Pela terceira vez o resultado é totalmente deplorável. Eurico de Barros dá-lhe
uma estrela.
OBSERVADOR, 14
set. 2023, 06:30
Depois de ter massacrado “Um Crime no
Expresso do Oriente” e esquartejado “Morte no Nilo”, Kenneth Branagh regressa à
pele de Hercule Poirot para o “desconstruir” mais uma vez, e ao mundo de Agatha
Christie para o continuar a descaracterizar, e a desfazer tudo o que ela fez
bem. Desta vez, em “Mistério em Veneza”, que transporta para o sereníssimo
pós-II Guerra Mundial a intriga do livro A Festa das Bruxas, ambientado numa
sumptuosa casa situada na Inglaterra rural, e
de cujo enredo Branagh e o argumentista Michael Green conservaram apenas o
passar-se durante o Halloween, ou Dia das Bruxas.
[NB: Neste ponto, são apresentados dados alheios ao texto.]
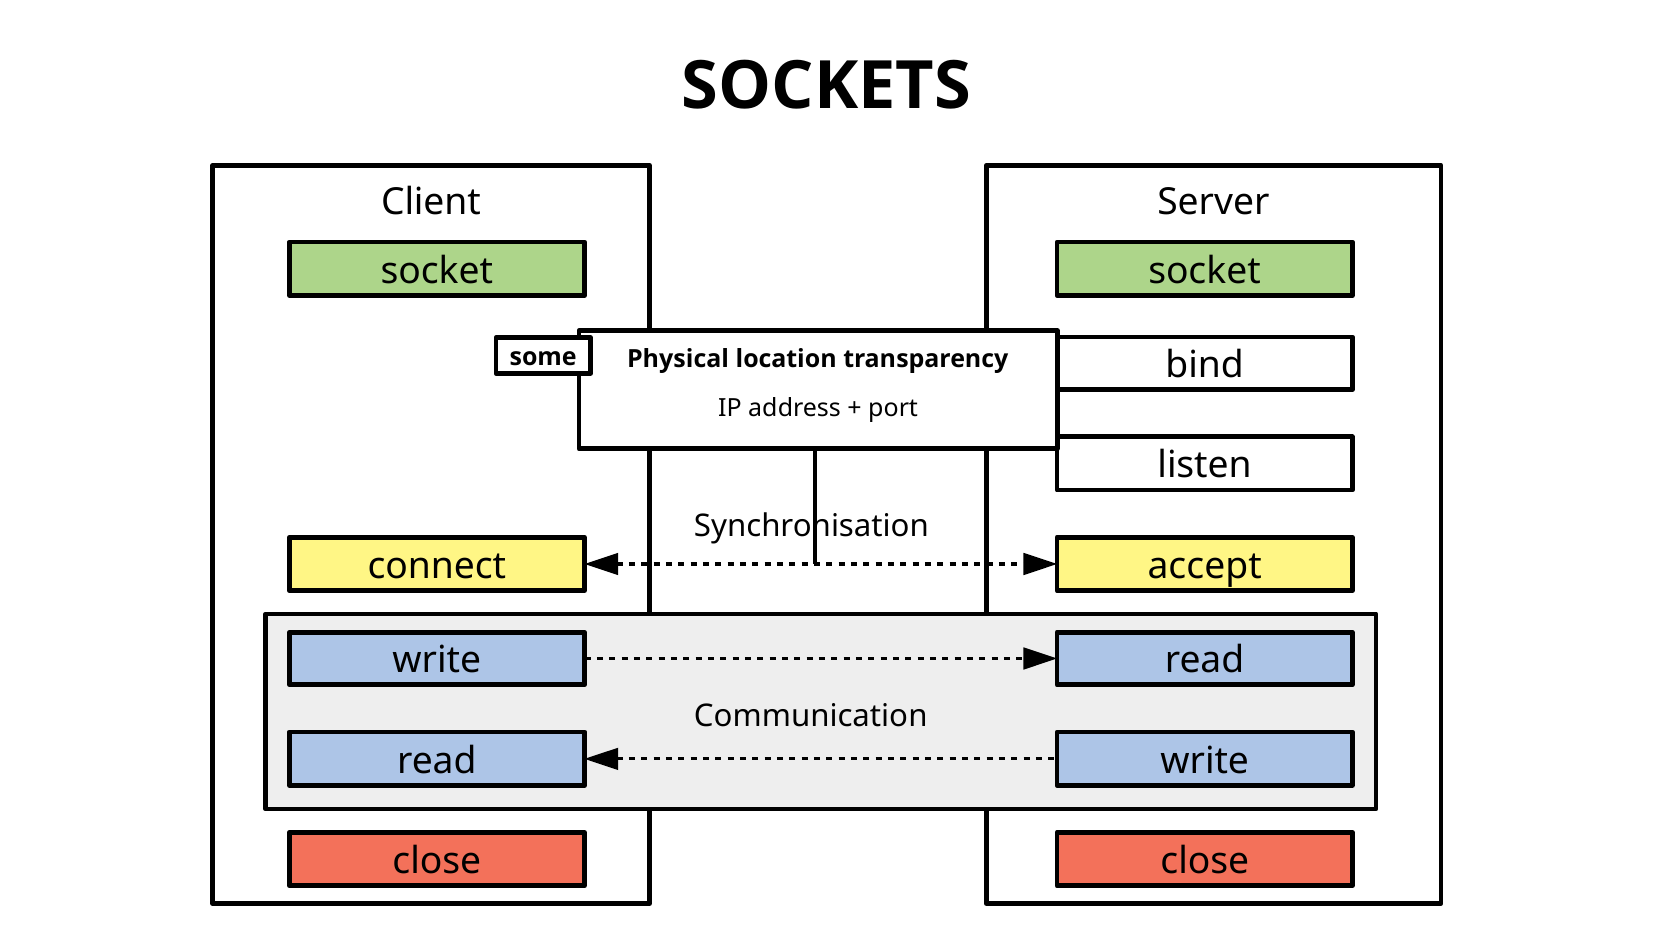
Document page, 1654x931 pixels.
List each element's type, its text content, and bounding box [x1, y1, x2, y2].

text_box Communication [679, 685, 970, 746]
text_box write [1057, 731, 1353, 786]
text_box write [289, 632, 585, 685]
text_box Physical location transparency IP address + port [578, 330, 1058, 449]
text_box accept [1057, 537, 1353, 591]
text_box Server [986, 165, 1441, 904]
text_box socket [289, 242, 585, 296]
title SOCKETS [82, 36, 1571, 193]
text_box some [496, 337, 591, 374]
text_box Synchronisation [679, 496, 813, 557]
text_box bind [1058, 336, 1353, 390]
text_box listen [1057, 436, 1353, 491]
text_box read [1057, 632, 1353, 685]
text_box [265, 613, 1376, 809]
text_box read [289, 731, 585, 786]
text_box close [289, 832, 585, 886]
text_box close [1057, 832, 1353, 886]
text_box Synchronisation [817, 496, 970, 557]
text_box socket [1057, 242, 1353, 296]
text_box Client [212, 165, 650, 904]
text_box connect [289, 537, 585, 591]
Do resto, nada ficou.
[Veja o “trailer” de “Mistério em
Veneza”:]
Poirot está reformado (!) e vive em
Veneza, onde recebe a visita da sua amiga Ariadne Oliver, que agora é americana
(!!) e já não inglesa, e é responsável por tornar Poirot famoso (!!!), ao tê-lo
transformado no herói de um dos seus livros policiais. Oliver é interpretada
desenxabidamente por Tina Fey, e não podia estar mais distante da personagem
excêntrica e despassarada vivida pela magnífica Zoë Wanamaker na série dos “Poirot” com o inigualável David Suchet. Ela vem convidar Poirot para uma festa de
Dia das Bruxas, seguida de uma sessão espírita, no tumular e decadente
“palazzo” de uma famosa cantora de ópera cuja filha se suicidou após o noivo
ter rompido com ela, atirando-se de uma varanda para o canal.
[Veja o elenco
falar sobre o filme:]
Após a médium ser assassinada e ninguém
poder sair da casa por causa da tempestade que se abateu sobre Veneza, que
também cortou as comunicações, Poirot fecha-se lá com os convidados, para que o
assassino não saia, e volta à actividade. Tal como Kenneth Branagh o personifica, este Poirot não tem nada a
ver com a genial e imortal criação de Agatha Christie. Não passa de Branagh com
uma bigodaça ridícula colada nas beiças, um sotaque comicamente pythoniano e um
físico oposto ao do atarracado e redondinho Poirot. Também ao contrário deste, um fervoroso
católico, o Poirot de Branagh é agora um ateu amargo. E o seu impenitente
racionalismo e a sua crença nos poderes do cérebro humano (as célebres
“celulazinhas cinzentas”) cedem, em “Mistério em Veneza”, e de maneira
totalmente inverosímil, porque contrária à natureza e ao carácter da
personagem, às tentações do irracional e ao temor do sobrenatural.
[Veja uma cena do filme:]
Além de ser um aglomerado de disparates
e absurdos que desvirtuam de forma descarada, grotesca e deplorável, o espírito
e a letra do universo policial de Agatha Christie, e que transforma Hercule
Poirot num “travesti” risível da personagem original, “Mistério em Veneza” é
também um filme com uma história arrevesada, personagens sem relevo (a
criancinha precoce é especialmente irritante, tal como os irmãos “étnicos”) e
um assassino cuja identidade adivinhamos ao fim de pouco tempo. Para instalar
uma atmosfera de história de fantasmas “gótica”, Kenneth Branagh usa e abusa da
grande angular, da profundidade de campo e dos pontos de vista esdruxúlos. Dizer
que parece Ken Russell a fazer um filme de terror para a Hammer nos anos 70, é
insultar quer Russell, quer esta produtora de clássicos do género.
Nalguns planos, Branagh tem mesmo o
descoco de pretender “citar” Orson Welles, mas só consegue mostrar que é
impossível a um realizador cabotino camuflar o seu cabotinismo com pretensas
referências e pseudo-“homenagens” cinéfilas. Por onde quer que se olhe para
ela, “Mistérios em Veneza” é
uma fita retorcida e intragável, em que Kenneth
Branagh insiste no aviltamento da personagem de Hercule Poirot e na
desconsideração de Agatha Christie. E já que nela se fala tanto em
fantasmas, só podemos desejar que o espectro da escritora venha assombrar toda
esta gente associada a tão ruim produto cinematográfico.